#### [O que fazer]
[A] Reescreva o texto sobre a circular do candidato de "Qual o argumento" a "votem em outro.", trocando "bumbo" por "tambor".
[B] Por favor, prossiga com o texto sobre a circular do candidato a partir do ponto em que ele para.

#### [Trecho do texto]
· · · · ·
Sr. JOÃO LUIZ VANNUZINI, Bauru (Est. São Paulo): "Estou recebendo o CATOLICISMO com regularidade e estou gostando bastante, não só dos artigos, como também da sua apresentação".
AMBIENTES, COSTUMES, CIVILIZAÇÕES
Cada vez menos pão
e mais circo...
Plinio Corrêa de Oliveira
Reproduzimos hoje a circular de propaganda de um candidato a deputado à Assembléia Geral ( equivalente, como função constitucional, à atual Câmara dos Deputados ), nos últimos meses da monarquia.
O signatário, Dr. Delfino Pinheiro de Ulhôa Cintra, exerceu esse mandato em várias legislaturas e foi Presidente da Província de Santa Catarina.
Nesse documento, mostra-se ele partidário da monarquia e da descentralização, mas contrário ao sistema federativo. Não são propriamente suas idéias políticas que desejamos comentar, mas o aspecto "ambientes, costumes", da circular que o candidato enviou aos numerosos chefes eleitorais de suas relações. Como gostava de ser tratado, há setenta anos atrás, um eleitor brasileiro? Qual o perfil moral que ele exigia de um homem público para lhe dar sua simpatia, sua confiança, seu voto? É o que se pode notar nessa circular, redigida e impressa segundo os estilos correntes na época.
O tratamento é respeitoso. O destinatário tem seu nome precedido da fórmula "Illm. Snr.". O candidato, em linguagem elevada e cortês, declara que "vem solicitar de V. S. o apoio de seu voto e merecida influência". E "espera confiadamente" que o destinatário continuará a distingui-lo com sua confiança política", a exemplo de eleições anteriores em que já lhe deu seu "benévolo apoio". E por fim se subscreve: "De V. S., Atto. Amgo. e affectuoso servo".
Fórmulas, fórmulas comuns, usuais, por assim dizer moeda corrente do trato social na época. Mas moeda em que estavam cunhados, como símbolos, os estilos de muitos séculos de civilização cristã, inspirados no respeito e no amor recíprocos. Fórmulas, por isto mesmo, que tinham um papel no trato humano, e cuja ausência causaria estranheza.
Qual o argumento dado pelo candidato para merecer sufrágios? Suas idéias. E nenhum outro. Não alega que é campeão de qualquer coisa, que toca bumbo, que sabe montar a cavalo com a frente para a garupa, nem que é ventríloquo. Propõe um programa, com concisão, simplicidade e elevação de linguagem. Se estão de acordo, votem nele. Se não, votem em outro.
· · · · ·
[Dados de estimativa da distorção da lente]
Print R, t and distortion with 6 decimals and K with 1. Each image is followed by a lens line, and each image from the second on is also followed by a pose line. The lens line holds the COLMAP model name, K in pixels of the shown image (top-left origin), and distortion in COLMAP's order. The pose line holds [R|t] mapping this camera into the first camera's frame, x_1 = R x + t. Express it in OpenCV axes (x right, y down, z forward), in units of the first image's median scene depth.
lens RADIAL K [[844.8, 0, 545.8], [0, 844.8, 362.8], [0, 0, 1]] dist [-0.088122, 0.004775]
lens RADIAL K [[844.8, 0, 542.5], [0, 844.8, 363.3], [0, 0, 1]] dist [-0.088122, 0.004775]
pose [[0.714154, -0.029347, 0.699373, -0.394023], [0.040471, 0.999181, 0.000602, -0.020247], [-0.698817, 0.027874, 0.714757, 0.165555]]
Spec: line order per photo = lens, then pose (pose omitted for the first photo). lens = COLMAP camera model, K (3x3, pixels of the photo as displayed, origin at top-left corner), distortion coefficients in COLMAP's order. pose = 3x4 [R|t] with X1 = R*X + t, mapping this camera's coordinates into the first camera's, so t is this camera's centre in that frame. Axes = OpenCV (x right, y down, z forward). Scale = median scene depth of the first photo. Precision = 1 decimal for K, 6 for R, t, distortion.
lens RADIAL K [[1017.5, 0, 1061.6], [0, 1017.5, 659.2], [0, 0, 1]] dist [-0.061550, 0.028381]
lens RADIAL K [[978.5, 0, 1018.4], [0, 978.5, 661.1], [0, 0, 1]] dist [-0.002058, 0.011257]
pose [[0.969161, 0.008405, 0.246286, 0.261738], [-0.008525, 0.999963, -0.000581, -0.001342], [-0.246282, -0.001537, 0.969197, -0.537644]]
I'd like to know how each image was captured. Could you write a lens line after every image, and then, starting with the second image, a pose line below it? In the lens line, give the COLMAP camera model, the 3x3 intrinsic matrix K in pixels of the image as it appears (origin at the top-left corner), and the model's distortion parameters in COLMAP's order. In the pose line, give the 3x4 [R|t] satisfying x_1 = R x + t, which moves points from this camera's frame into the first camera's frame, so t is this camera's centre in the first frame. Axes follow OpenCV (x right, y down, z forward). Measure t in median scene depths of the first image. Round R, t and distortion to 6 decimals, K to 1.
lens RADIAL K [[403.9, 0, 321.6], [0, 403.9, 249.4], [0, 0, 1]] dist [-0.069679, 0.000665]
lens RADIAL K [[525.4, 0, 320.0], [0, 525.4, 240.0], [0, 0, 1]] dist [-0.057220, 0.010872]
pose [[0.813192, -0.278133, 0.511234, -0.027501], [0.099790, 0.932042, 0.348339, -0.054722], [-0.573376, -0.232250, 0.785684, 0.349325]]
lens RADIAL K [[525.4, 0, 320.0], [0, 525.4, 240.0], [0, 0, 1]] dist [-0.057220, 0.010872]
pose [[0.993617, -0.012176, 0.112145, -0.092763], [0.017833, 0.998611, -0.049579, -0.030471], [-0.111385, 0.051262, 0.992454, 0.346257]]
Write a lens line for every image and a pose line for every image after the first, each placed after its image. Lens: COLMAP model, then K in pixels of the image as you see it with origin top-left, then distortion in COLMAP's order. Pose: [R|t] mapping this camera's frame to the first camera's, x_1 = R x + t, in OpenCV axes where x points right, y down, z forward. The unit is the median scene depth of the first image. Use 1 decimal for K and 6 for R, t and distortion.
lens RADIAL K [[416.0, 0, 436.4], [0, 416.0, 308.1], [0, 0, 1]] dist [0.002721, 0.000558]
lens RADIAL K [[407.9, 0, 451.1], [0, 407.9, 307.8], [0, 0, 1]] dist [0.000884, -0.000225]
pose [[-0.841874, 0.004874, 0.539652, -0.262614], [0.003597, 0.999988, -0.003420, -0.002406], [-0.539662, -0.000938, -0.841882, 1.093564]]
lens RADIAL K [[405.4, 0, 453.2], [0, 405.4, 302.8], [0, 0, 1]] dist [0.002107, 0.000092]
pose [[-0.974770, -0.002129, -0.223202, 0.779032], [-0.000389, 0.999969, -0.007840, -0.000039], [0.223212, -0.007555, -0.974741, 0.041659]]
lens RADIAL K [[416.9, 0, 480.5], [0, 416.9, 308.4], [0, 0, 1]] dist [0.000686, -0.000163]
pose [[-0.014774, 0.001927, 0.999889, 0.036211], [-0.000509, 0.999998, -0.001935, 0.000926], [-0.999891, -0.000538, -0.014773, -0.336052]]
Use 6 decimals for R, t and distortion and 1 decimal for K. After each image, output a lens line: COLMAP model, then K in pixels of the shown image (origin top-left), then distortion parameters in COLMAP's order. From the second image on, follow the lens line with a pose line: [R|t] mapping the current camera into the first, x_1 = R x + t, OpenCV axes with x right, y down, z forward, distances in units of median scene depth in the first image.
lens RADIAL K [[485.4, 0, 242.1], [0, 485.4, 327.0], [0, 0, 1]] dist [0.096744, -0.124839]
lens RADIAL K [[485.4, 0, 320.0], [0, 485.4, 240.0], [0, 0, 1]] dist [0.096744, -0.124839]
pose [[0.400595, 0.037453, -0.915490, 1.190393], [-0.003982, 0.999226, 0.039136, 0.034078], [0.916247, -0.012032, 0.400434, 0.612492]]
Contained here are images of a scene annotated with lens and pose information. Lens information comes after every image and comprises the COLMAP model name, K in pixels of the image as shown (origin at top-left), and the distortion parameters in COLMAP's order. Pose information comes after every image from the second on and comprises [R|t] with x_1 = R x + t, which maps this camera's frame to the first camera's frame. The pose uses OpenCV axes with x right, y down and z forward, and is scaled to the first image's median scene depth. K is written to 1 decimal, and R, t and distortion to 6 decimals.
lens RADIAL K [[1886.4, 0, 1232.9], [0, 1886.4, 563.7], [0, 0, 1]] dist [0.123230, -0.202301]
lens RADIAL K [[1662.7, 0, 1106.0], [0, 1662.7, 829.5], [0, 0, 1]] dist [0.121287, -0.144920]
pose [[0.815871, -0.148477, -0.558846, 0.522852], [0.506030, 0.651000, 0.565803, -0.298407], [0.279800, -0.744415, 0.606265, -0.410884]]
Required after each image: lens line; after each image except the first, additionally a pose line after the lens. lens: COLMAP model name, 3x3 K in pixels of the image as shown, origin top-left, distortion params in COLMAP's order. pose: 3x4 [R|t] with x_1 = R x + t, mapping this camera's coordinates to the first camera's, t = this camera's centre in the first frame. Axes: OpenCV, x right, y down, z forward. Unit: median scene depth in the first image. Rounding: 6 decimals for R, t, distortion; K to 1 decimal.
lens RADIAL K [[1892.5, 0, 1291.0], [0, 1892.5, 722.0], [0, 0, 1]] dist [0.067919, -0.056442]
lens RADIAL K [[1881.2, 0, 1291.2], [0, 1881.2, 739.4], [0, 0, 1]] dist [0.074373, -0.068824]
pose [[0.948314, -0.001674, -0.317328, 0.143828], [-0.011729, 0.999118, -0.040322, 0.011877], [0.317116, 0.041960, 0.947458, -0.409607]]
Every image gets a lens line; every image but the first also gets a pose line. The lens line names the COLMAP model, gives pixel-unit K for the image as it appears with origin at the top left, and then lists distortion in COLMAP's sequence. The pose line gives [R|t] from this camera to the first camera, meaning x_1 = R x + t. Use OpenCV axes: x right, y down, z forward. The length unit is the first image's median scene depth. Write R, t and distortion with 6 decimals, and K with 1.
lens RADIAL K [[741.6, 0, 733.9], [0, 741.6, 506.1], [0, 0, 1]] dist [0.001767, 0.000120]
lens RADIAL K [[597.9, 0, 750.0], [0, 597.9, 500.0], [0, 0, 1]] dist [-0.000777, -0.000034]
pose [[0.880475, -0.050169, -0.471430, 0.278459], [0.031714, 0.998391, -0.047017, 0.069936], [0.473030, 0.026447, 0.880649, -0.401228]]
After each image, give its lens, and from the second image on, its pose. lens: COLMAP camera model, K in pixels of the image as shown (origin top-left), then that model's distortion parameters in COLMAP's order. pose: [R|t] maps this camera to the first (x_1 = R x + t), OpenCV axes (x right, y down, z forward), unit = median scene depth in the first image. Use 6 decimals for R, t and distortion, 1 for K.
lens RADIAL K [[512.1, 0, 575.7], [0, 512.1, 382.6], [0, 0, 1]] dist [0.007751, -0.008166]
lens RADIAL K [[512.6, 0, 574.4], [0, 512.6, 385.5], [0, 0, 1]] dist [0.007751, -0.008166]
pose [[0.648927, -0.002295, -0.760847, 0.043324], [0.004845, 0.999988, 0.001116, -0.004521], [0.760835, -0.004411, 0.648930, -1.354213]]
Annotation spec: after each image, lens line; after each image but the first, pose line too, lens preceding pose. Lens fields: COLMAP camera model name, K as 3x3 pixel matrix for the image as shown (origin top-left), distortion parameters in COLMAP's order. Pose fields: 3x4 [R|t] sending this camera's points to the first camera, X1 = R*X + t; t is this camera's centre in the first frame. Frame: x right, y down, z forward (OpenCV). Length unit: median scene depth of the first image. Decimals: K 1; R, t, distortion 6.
· · · · ·
#### [Respostas do exercício]
[A]
Qual o argumento dado pelo candidato para merecer sufrágios? Suas idéias. E nenhum outro. Não alega que é campeão de qualquer coisa, que toca tambor, que sabe montar a cavalo com a frente para a garupa, nem que é ventríloquo. Propõe um programa, com concisão, simplicidade e elevação de linguagem. Se estão de acordo, votem nele. Se não, votem em outro.

[B]
E nisto tudo se retrata não só o candidato, mas o eleitor, e todo o ambiente político brasileiro de então.
* * *
Votem em Pedro para deputado federal, lê-se num cartaz preso a uma árvore. Na mesma galharia, a poucos centímetros, uma faixa nos recomenda votar em João. Em frente, suspenso a dois postes, balança ao vento outro cartaz ainda, mandando que se vote em Francisco. João é do P.X. Pedro é do P.Y. Francisco é do P.Z. Que diferença há entre os três candidatos? E entre os três partidos? Ninguém sabe. Nem eles próprios. O que fará triunfar a candidatura de um sobre a dos outros? Em boa parte, o número e o tamanho dos cartazes. Muitos candidatos não têm outro argumento. E muitos eleitores nem desejam mais que isto. "Tempora mutantur..."
Às vezes, algum argumento sério entra em cena: impressiona pouco. A gravidade, a nobre e digna compostura de outros tempos, a lógica, são fatores eleitorais pouco eficientes, às vezes até contraproducentes.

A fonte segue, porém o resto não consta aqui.